■ PROBLEM STATEMENT ■
In the records below, begin at the line that has "Linux ISO Installation" and stop after the line that has "due to inactivity?**"; quote those lines verbatim and nothing more.

::: RECORDED DATA :::

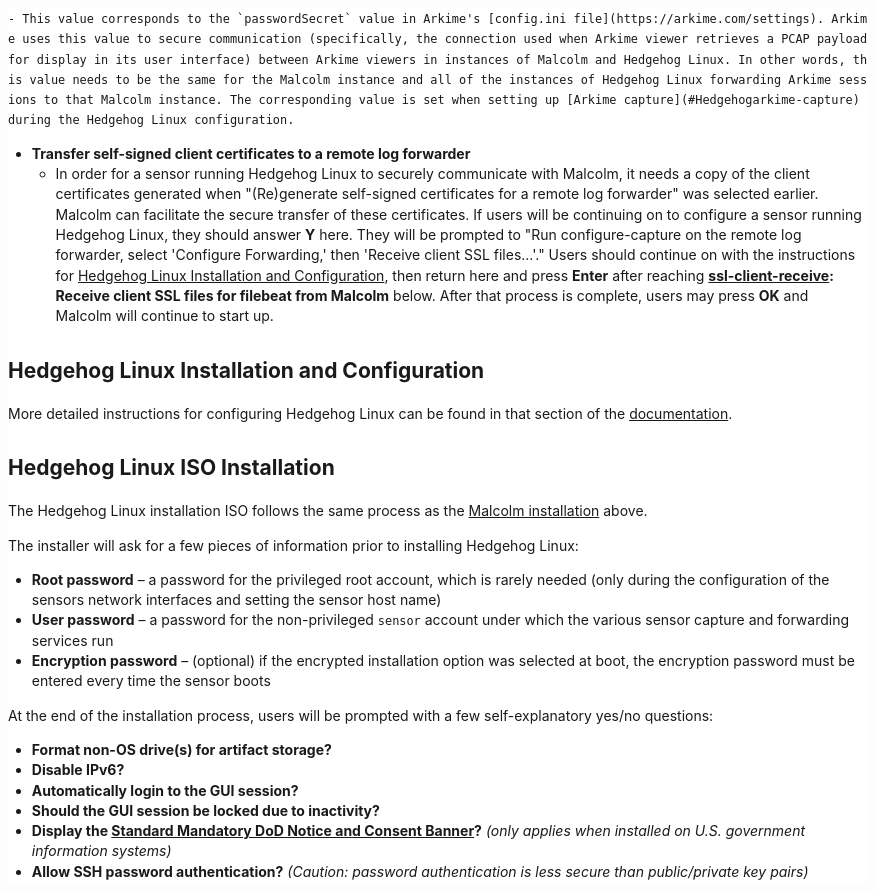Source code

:     - This value corresponds to the `passwordSecret` value in Arkime's [config.ini file](https://arkime.com/settings). Arkime uses this value to secure communication (specifically, the connection used when Arkime viewer retrieves a PCAP payload for display in its user interface) between Arkime viewers in instances of Malcolm and Hedgehog Linux. In other words, this value needs to be the same for the Malcolm instance and all of the instances of Hedgehog Linux forwarding Arkime sessions to that Malcolm instance. The corresponding value is set when setting up [Arkime capture](#Hedgehogarkime-capture) during the Hedgehog Linux configuration.
* **Transfer self-signed client certificates to a remote log forwarder**
    - In order for a sensor running Hedgehog Linux to securely communicate with Malcolm, it needs a copy of the client certificates generated when "(Re)generate self-signed certificates for a remote log forwarder" was selected earlier. Malcolm can facilitate the secure transfer of these certificates. If users will be continuing on to configure a sensor running Hedgehog Linux, they should answer **Y** here. They will be prompted to "Run configure-capture on the remote log forwarder, select 'Configure Forwarding,' then 'Receive client SSL files...'." Users should continue on with the instructions for [Hedgehog Linux Installation and Configuration](#HedgehogInstallAndConfig), then return here and press **Enter** after reaching **[ssl-client-receive](#HedgehogGetCerts): Receive client SSL files for filebeat from Malcolm** below. After that process is complete, users may press **OK** and Malcolm will continue to start up.

## <a name="HedgehogInstallAndConfig"></a> Hedgehog Linux Installation and Configuration

More detailed instructions for configuring Hedgehog Linux can be found in that section of the [documentation](hedgehog.md).

## <a name="ISOInstallHedgehog"></a> Hedgehog Linux ISO Installation

The Hedgehog Linux installation ISO follows the same process as the [Malcolm installation](#ISOInstallMalcolm) above.

The installer will ask for a few pieces of information prior to installing Hedgehog Linux:

* **Root password** – a password for the privileged root account, which is rarely needed (only during the configuration of the sensors network interfaces and setting the sensor host name)
* **User password** – a password for the non-privileged `sensor` account under which the various sensor capture and forwarding services run
* **Encryption password** – (optional) if the encrypted installation option was selected at boot, the encryption password must be entered every time the sensor boots

At the end of the installation process, users will be prompted with a few self-explanatory yes/no questions:

* **Format non-OS drive(s) for artifact storage?**
* **Disable IPv6?**
* **Automatically login to the GUI session?**
* **Should the GUI session be locked due to inactivity?**
* **Display the [Standard Mandatory DoD Notice and Consent Banner](https://www.stigviewer.com/stig/application_security_and_development/2018-12-24/finding/V-69349)?** *(only applies when installed on U.S. government information systems)*
* **Allow SSH password authentication?** *(Caution: password authentication is less secure than public/private key pairs)*
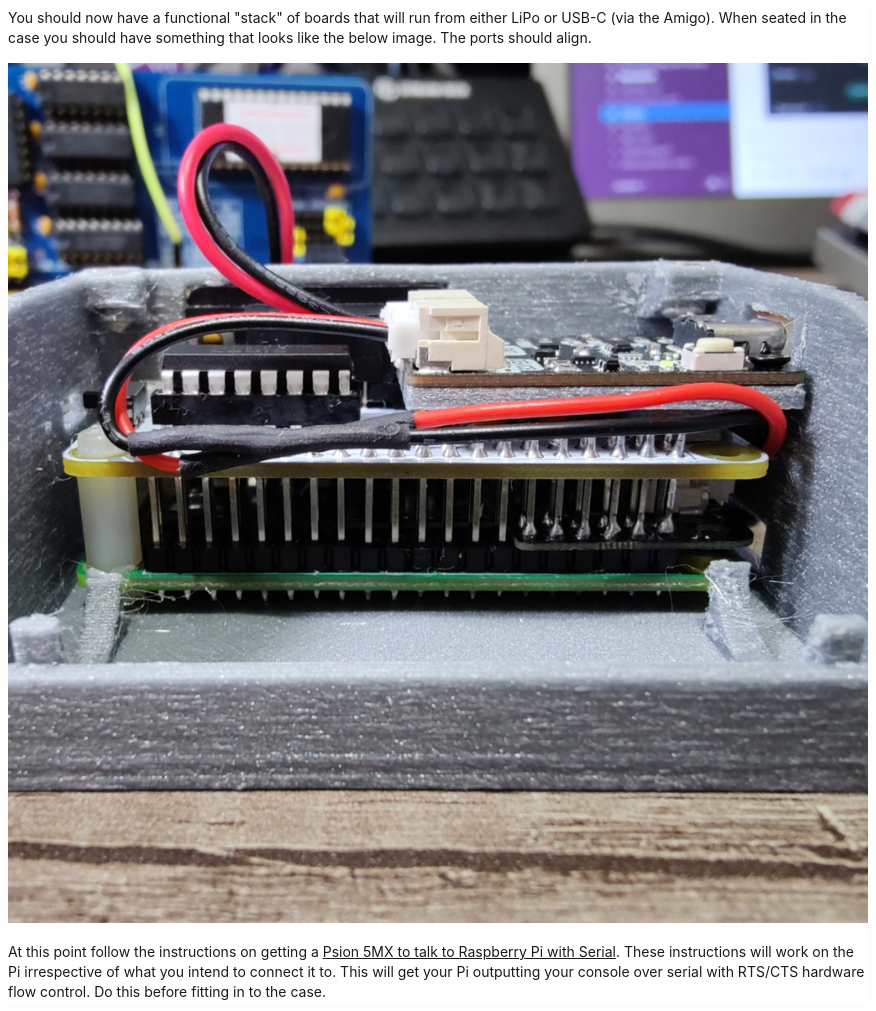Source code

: You should now have a functional "stack" of boards that will run from either LiPo or USB-C (via the Amigo).  When seated 
in the case you should have something that looks like the below image.  The ports should align.

![Sidecar, seated in case](/assets/images/2022/12/02/sidecar_stack.jpg)

At this point follow the instructions on getting a [Psion 5MX to talk to Raspberry Pi with Serial](https://www.kianryan.co.uk/2022-06-13-connecting-a-psion-to-a-raspberry-pi-with-serial/). 
These instructions will work on the Pi irrespective of what you intend to connect it to.  This will get your Pi outputting 
your console over serial with RTS/CTS hardware flow control.  Do this before fitting in to the case.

:::

■ RESULT BELOW ■
## <a name="ISOInstallHedgehog"></a> Hedgehog Linux ISO Installation

The Hedgehog Linux installation ISO follows the same process as the [Malcolm installation](#ISOInstallMalcolm) above.

The installer will ask for a few pieces of information prior to installing Hedgehog Linux:

* **Root password** – a password for the privileged root account, which is rarely needed (only during the configuration of the sensors network interfaces and setting the sensor host name)
* **User password** – a password for the non-privileged `sensor` account under which the various sensor capture and forwarding services run
* **Encryption password** – (optional) if the encrypted installation option was selected at boot, the encryption password must be entered every time the sensor boots

At the end of the installation process, users will be prompted with a few self-explanatory yes/no questions:

* **Format non-OS drive(s) for artifact storage?**
* **Disable IPv6?**
* **Automatically login to the GUI session?**
* **Should the GUI session be locked due to inactivity?**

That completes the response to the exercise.